Genomic testing should be the standard of care in this cancer type, she said, as emerging data adds to discussions of potential targets. Liquid biopsies are also an emerging technology in cancer that may be able to help determine mechanisms of drug resistance. Meric-Bernstam also highlighted the potential importance of repeat biopsies throughout treatment, both liquid and from tumor tissue.
Overall, the expansion of precision oncology is a key aspect of the past year and where Meric-Bernstam sees cholangiocarcinoma treatment going in the future.
Mark Ghobrial, MD, PhD, director of the Houston Methodist J.C. Walter Jr. Transplant Center, picked up the discussion with topics in liver transplantation for intrahepatic cholangiocarcinoma.
Traditionally, resection. of part of the liver has been the strategy when this cancer presents in the liver, but less than 30% of patients present with resectable tumors, he said. Chemotherapy has seen many advances and can also be an effective approach, particularly gemcitabine and cisplatin, but progress has not been rapid in that area, either.
More recent research in transplantation, which was first met with some resistance, has shown success compared to resection, he said. One study showed that transplantation led to more success than resection, and also examined where chemotherapy fits into the picture. Compared with patients who received only chemotherapy or who received chemotherapy after transplant, those who received chemotherapy before the transplant did much better.
Tumor size also mattered in the success rate of transplant, with recurrence rates much lower with tumors less than 2 centimeters versus those greater than 2 centimeters, according to other research, Ghobrial said. The difference in 5-year survival was significant, with about 70% of patients with tumors less than 2 centimeters surviving in 5 years compared with about 40% in the larger tumor group.

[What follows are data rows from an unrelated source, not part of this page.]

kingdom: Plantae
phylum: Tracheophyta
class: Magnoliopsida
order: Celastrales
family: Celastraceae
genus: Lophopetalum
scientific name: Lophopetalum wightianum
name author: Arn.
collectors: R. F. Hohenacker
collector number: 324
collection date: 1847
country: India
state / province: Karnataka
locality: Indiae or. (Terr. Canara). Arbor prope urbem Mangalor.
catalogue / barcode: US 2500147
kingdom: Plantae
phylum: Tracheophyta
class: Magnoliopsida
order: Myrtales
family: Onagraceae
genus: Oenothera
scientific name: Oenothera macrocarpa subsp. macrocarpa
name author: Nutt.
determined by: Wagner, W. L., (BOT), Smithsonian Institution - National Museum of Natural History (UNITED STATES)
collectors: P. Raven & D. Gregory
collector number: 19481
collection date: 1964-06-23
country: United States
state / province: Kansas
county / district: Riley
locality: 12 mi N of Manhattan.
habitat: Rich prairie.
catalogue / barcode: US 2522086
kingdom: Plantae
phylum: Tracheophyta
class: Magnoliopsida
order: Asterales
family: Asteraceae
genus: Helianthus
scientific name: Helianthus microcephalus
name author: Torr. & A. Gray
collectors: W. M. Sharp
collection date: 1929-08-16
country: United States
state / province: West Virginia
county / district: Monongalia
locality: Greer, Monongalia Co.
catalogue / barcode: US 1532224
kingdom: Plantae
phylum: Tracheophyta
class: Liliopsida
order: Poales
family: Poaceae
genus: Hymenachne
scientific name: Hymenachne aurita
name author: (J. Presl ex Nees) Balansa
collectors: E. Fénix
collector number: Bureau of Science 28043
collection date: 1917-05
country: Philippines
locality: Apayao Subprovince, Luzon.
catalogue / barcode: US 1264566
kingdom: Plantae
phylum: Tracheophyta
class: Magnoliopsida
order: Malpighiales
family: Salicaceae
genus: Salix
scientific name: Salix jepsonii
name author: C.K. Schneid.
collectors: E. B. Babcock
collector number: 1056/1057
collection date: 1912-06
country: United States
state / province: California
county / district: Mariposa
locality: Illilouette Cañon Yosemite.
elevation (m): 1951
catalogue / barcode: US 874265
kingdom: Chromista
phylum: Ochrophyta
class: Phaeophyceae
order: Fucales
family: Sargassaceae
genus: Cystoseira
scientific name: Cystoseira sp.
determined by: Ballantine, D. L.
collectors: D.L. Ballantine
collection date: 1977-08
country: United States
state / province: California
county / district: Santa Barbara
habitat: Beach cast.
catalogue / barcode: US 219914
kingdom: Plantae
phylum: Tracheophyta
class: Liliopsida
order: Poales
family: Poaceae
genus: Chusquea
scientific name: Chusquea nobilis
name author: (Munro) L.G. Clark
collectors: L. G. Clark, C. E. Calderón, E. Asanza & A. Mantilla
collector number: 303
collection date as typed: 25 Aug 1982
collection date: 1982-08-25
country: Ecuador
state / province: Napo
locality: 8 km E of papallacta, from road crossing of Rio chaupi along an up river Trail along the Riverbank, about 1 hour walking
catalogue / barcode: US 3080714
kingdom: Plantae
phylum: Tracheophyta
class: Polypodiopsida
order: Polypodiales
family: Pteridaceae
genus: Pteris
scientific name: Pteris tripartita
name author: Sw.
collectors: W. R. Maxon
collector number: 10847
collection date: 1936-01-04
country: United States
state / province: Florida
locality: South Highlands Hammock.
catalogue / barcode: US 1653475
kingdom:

“Let's look at the lessons from the previous literature that neoadjuvant therapy or chemotherapy given before transplantation is very effective when combined with a liver transplant,” Ghobrial said. “Liver transplant for selected patients can be successful. The question is: Who are the patients that should be selected for transplant?”
He and his team conducted research on transplantation, considering patients with unresectable disease eligible after 6 months of neoadjuvant therapy, which they used as a surrogate marker that the tumor was amenable to treatment. Presenting scans, he showed that transplantation led to better outcomes, although the study was very small.
Still, based on the results of the case series, which first included 7 transplants but now numbers about 17, liver transplant has potential in cholangiocarcinoma.
“Twenty years ago, the first results were very poor. Today, liver transplantation has become the preferred methodology for hepatocellular cancer or hepatoma,” Ghobrial said. “So liver transplantation can be performed successfully in patients with unresectable intrahepatic cholangiocarcinoma with excellent outcomes—within 60% or 80% survival 5 years out after this after this diagnosis is very good compared to any other modality. Liver transplant exhibits survival advantage compared with resection at any stage.”